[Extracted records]

* * * * * * *

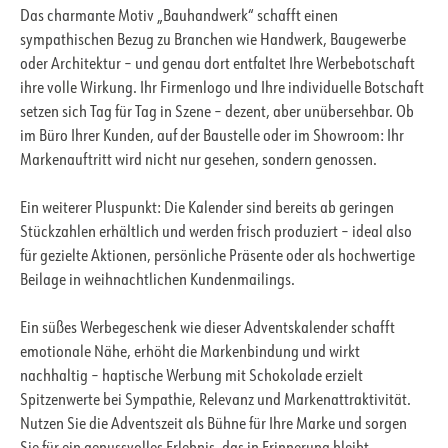
Das charmante Motiv „Bauhandwerk“ schafft einen
sympathischen Bezug zu Branchen wie Handwerk, Baugewerbe
oder Architektur – und genau dort entfaltet Ihre Werbebotschaft
ihre volle Wirkung. Ihr Firmenlogo und Ihre individuelle Botschaft
setzen sich Tag für Tag in Szene – dezent, aber unübersehbar. Ob
im Büro Ihrer Kunden, auf der Baustelle oder im Showroom: Ihr
Markenauftritt wird nicht nur gesehen, sondern genossen.
Ein weiterer Pluspunkt: Die Kalender sind bereits ab geringen
Stückzahlen erhältlich und werden frisch produziert – ideal also
für gezielte Aktionen, persönliche Präsente oder als hochwertige
Beilage in weihnachtlichen Kundenmailings.
Ein süßes Werbegeschenk wie dieser Adventskalender schafft
emotionale Nähe, erhöht die Markenbindung und wirkt
nachhaltig – haptische Werbung mit Schokolade erzielt
Spitzenwerte bei Sympathie, Relevanz und Markenattraktivität.
Nutzen Sie die Adventszeit als Bühne für Ihre Marke und sorgen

* * * * * * *

Convert every line of the records into a Markdown table with the columns "Row" and "Text line", numbering the rows and skipping blank lines. Leave the pictures out of the table.

| Row | Text line |
|---|---|
| 1 | Das charmante Motiv „Bauhandwerk“ schafft einen |
| 2 | sympathischen Bezug zu Branchen wie Handwerk, Baugewerbe |
| 3 | oder Architektur – und genau dort entfaltet Ihre Werbebotschaft |
| 4 | ihre volle Wirkung. Ihr Firmenlogo und Ihre individuelle Botschaft |
| 5 | setzen sich Tag für Tag in Szene – dezent, aber unübersehbar. Ob |
| 6 | im Büro Ihrer Kunden, auf der Baustelle oder im Showroom: Ihr |
| 7 | Markenauftritt wird nicht nur gesehen, sondern genossen. |
| 8 | Ein weiterer Pluspunkt: Die Kalender sind bereits ab geringen |
| 9 | Stückzahlen erhältlich und werden frisch produziert – ideal also |
| 10 | für gezielte Aktionen, persönliche Präsente oder als hochwertige |
| 11 | Beilage in weihnachtlichen Kundenmailings. |
| 12 | Ein süßes Werbegeschenk wie dieser Adventskalender schafft |
| 13 | emotionale Nähe, erhöht die Markenbindung und wirkt |
| 14 | nachhaltig – haptische Werbung mit Schokolade erzielt |
| 15 | Spitzenwerte bei Sympathie, Relevanz und Markenattraktivität. |
| 16 | Nutzen Sie die Adventszeit als Bühne für Ihre Marke und sorgen |